Requests:
[A] From the thread on casting large spinning reels, copy the part that opens with the words containing "## Chris V (Oct" and closes with "find the balance.".
[B] In the thread on casting large spinning reels, which reel sizes does GROUPERKING call as big as you'll need for pompano, whiting, and redfish?
[C] Extend the thread on casting large spinning reels, picking up after its final post.

Page:
++++++
# Casting large spinning reels



## Uncledude (Jul 27, 2018)

I've never tried to cast a large spinner, but was curious if anybody here has and how it compared distance wise to a smaller one? I saw the penn 10500s are on sale and got me thinking if anyone uses for chunking from the shore or just drop line off a boat/pier/bridge. Thanks


----------



## GROUPERKING (Sep 28, 2011)

Unless you're fishing for sharks I would go smaller. A 6500 or 7500 is as big as you'll need for pompano, whiting, and redfish.


----------



## Uncledude (Jul 27, 2018)

I'm not fishing sharks. Just curious about how good or not good distance wise with something that big. I tried googling it but only saw recommendations to not try and cast but saw no actual testimony.


----------



## Chris V (Oct 18, 2007)

Uncledude said:


> I'm not fishing sharks. Just curious about how good or not good distance wise with something that big. I tried googling it but only saw recommendations to not try and cast but saw no actual testimony.


If you're wanting to edge out a little more line, look at long cast model reels from Penn, Daiwa, etc. I have several of the Penn LC reels, both Spinfisher and Conflict and I definitely see a difference in my casting distances. 

Regardless of whether it's a long cast model or not, when you get into the larger sizes of spinners for surf fishing, you end up losing a lot of the energy in your cast just handling the cumbersome rod and reel. Gotta find the balance.
++++++
Data excerpts:
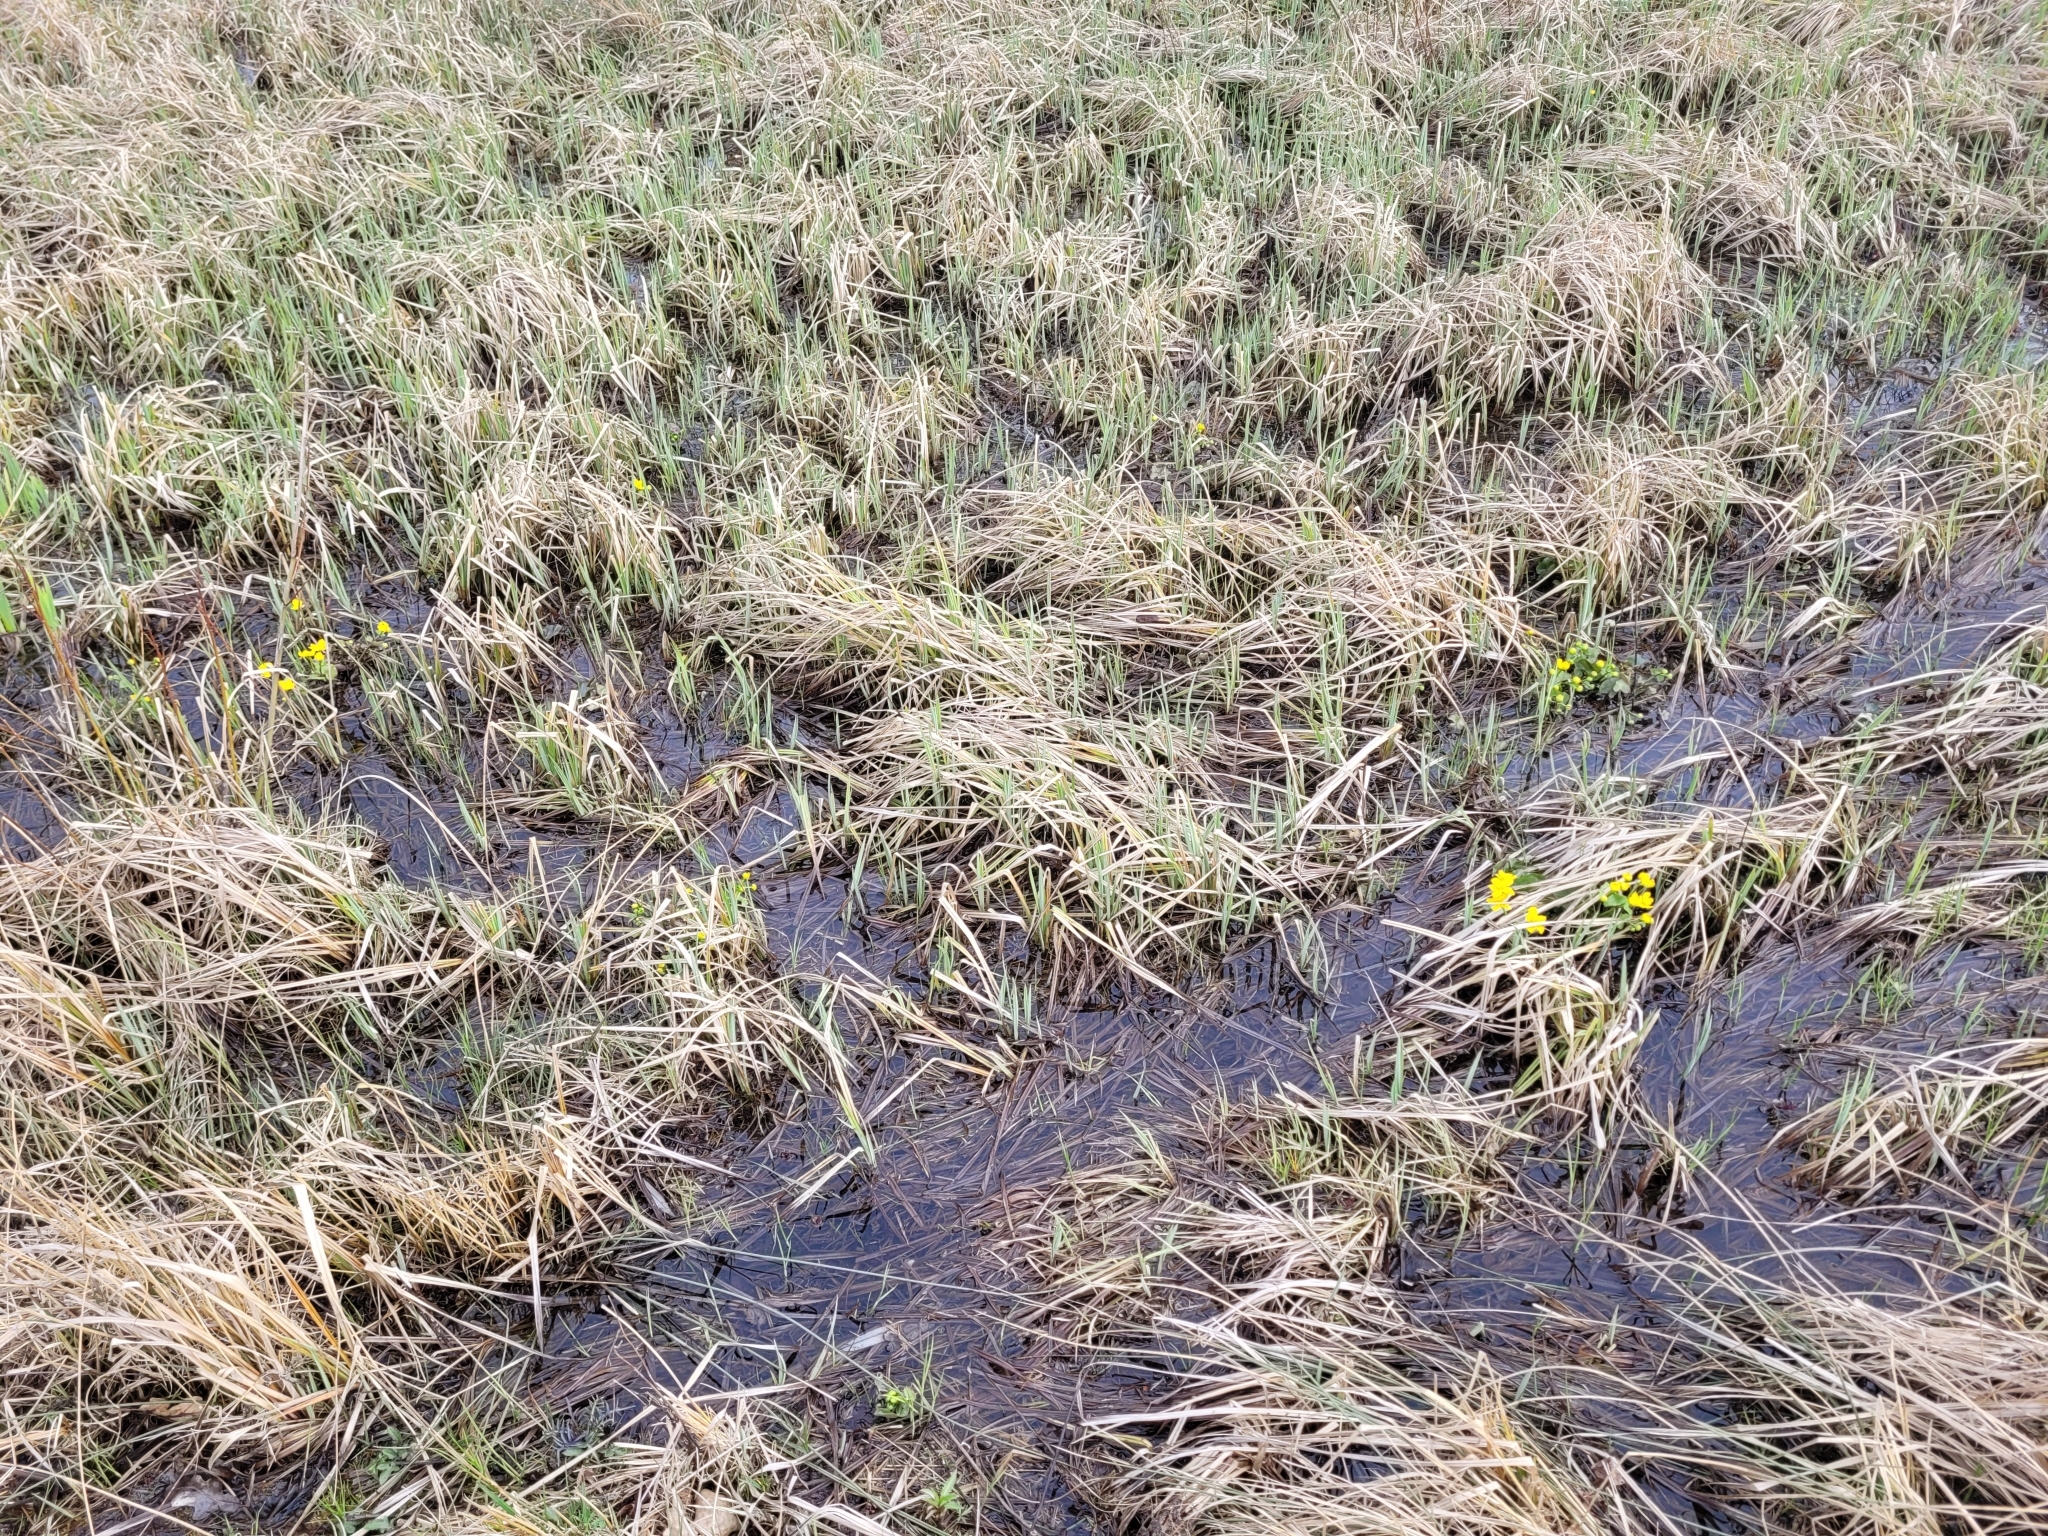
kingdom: Plantae
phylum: Tracheophyta
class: Magnoliopsida
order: Ranunculales
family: Ranunculaceae
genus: Caltha
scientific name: Caltha palustris
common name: Marsh marigold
++++++
The replies:
[A]
## Chris V (Oct 18, 2007)

Uncledude said:


> I'm not fishing sharks. Just curious about how good or not good distance wise with something that big. I tried googling it but only saw recommendations to not try and cast but saw no actual testimony.


If you're wanting to edge out a little more line, look at long cast model reels from Penn, Daiwa, etc. I have several of the Penn LC reels, both Spinfisher and Conflict and I definitely see a difference in my casting distances. 

Regardless of whether it's a long cast model or not, when you get into the larger sizes of spinners for surf fishing, you end up losing a lot of the energy in your cast just handling the cumbersome rod and reel. Gotta find the balance.

[B] A 6500 or 7500.

[C]
----------



## Uncledude (Jul 27, 2018)

I guess I should have clarified not looking for recommendation or advice. Just looking for large spinning casting stories. Fishing story on a fishing forum. I guess it's a little rare to see a large spinner like that. I imagine most are impulse buy and collect dust in the garage.
At least I didn't ask if you can cast penn senator 117. What is that size called anyways? 16/0 18/0 or what? I guess I could just Google it. Thanks all


----------



## fairpoint (May 9, 2013)

Its the rod that makes the long cast,not the reel....Before powerpro I fished with a 11ft 7 inch custom fenwick rod that I had built....If a cobia swam by the pier too far away for most people to reach..I was able to throw to it and some of the time it would be hungry....
Also,when fishing off the beach the taller rod keeps the line above the surf....
If you buy a long rod,then a large reel helps balance the weight....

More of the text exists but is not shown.